3.  insiste sur le fait que si le Conseil européen n’adhère pas au processus des Spitzenkandidaten, il risque de soumettre à l’approbation du Parlement un candidat à la fonction de président de la Commission qui ne recueillera pas une majorité parlementaire suffisante;

4.  insiste sur le fait que le Parlement sera prêt à rejeter tout candidat à la présidence de la Commission qui n’a pas été désigné comme Spitzenkandidat en amont des élections européennes;

5.  estime que le processus des Spitzenkandidaten contribue aussi à la transparence, étant donné que les candidats à la présidence de la Commission sont portés à la connaissance des citoyens avant les élections européennes, et non pas après, comme c’était le cas auparavant;

6.  souligne que le processus des Spitzenkandidaten renforce la conscience politique des citoyens européens avant les élections européennes et assoit la légitimité politique du Parlement et de la Commission en liant plus directement leur élection respective au choix des électeurs; reconnaît dès lors la forte valeur ajoutée du principe des Spitzenkandidaten pour ce qui est du renforcement de la nature politique de la Commission;

7.  estime que la légitimité politique de la Commission serait encore renforcée si plus de membres élus du Parlement européen étaient désignés membres de la Commission;

8.  rappelle qu’avant les élections européennes de 2014, tous les principaux partis politiques européens ont adopté le processus des Spitzenkandidaten et indiqué le nom de leur candidat à la présidence de la Commission, et que les candidats se sont affrontés lors de débats publics, ce qui a donné lieu à la mise en place d’une pratique constitutionnelle et politique respectant l’équilibre interinstitutionnel prévu dans les traités;

9.  considère que le processus des Spitzenkandidaten a été une réussite en 2014 et insiste sur le fait que les élections européennes de 2019 seront l’occasion de consolider cette pratique;

10.  encourage les partis politiques européens à désigner leurs têtes de liste dans le cadre d’une procédure ouverte, transparente et démocratique;

11.  estime que les projets de modifications sont conformes à l’article 10, paragraphe 1, et à l’article 17, paragraphe 7, du traité UE, et les considère comme des améliorations permettant de consolider le processus d’élection démocratique du président de la Commission;

12.  attend avec intérêt l’achèvement de la révision du code de conduite des membres de la Commission européenne, qui vise à clarifier les obligations applicables aux membres de la Commission, que ceux-ci soient ou non en fonction; demande à cet égard à la Commission d’aligner son projet de décision du 12 septembre 2017 relative à un code de conduite des membres de la Commission européenne sur les opinions déjà exprimées par le Parlement européen et ses commissions concernées, entre autres sur un délai de viduité applicable aux anciens membres de la Commission après cessation de leurs fonctions, la transparence, la désignation du comité d’éthique indépendant et la participation aux campagnes électorales européennes;

13.  estime qu’il est important de prévoir, dans le code de conduite des membres de la Commission, des normes élevées en matière de transparence, d’impartialité et de garanties afin d’éviter tout éventuel conflit d’intérêts pour les membres de la Commission en campagne;

14.  rappelle notamment sa demande d’appliquer aux anciens membres de la Commission un délai de viduité de trois ans après la cessation de leurs fonctions;

15.  approuve les modifications apportées à l’accord-cadre sur les relations entre le Parlement européen et la Commission européenne, annexées à la présente décision;

16.  charge son Président de signer les modifications avec le président de la Commission et d’en assurer la publication au Journal officiel de l’Union européenne;

17.  charge son Président de transmettre la présente décision et son annexe à la Commission et, pour information, au Conseil et aux parlements des États membres.

DONNÉES EXTRAITES>

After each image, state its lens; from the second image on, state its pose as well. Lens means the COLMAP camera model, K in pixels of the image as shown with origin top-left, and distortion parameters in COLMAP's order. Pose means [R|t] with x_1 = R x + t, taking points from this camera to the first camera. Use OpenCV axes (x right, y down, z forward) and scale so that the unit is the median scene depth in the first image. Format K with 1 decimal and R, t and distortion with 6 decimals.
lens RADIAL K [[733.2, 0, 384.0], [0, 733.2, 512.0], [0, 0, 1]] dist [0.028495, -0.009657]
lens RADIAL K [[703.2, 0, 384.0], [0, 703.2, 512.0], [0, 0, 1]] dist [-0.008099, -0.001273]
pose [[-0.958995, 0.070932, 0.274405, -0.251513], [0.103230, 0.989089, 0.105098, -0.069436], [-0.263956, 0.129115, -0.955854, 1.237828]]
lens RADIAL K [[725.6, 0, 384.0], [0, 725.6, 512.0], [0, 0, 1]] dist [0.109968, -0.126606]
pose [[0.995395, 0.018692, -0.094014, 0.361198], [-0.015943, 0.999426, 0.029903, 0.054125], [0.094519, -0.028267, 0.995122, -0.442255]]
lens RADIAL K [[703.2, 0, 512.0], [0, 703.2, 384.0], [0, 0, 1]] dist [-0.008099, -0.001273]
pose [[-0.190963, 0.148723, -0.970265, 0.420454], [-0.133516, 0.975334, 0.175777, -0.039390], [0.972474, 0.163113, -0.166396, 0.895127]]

CONSIGNE> Recopiez tout le passage cité, depuis « 16.  charge son Président » jusqu'à « des États membres. ». Ces enregistrements ont une autre provenance que le passage cité.

VOTRE RÉPONSE>
16.  charge son Président de signer les modifications avec le président de la Commission et d’en assurer la publication au Journal officiel de l’Union européenne;

17.  charge son Président de transmettre la présente décision et son annexe à la Commission et, pour information, au Conseil et aux parlements des États membres.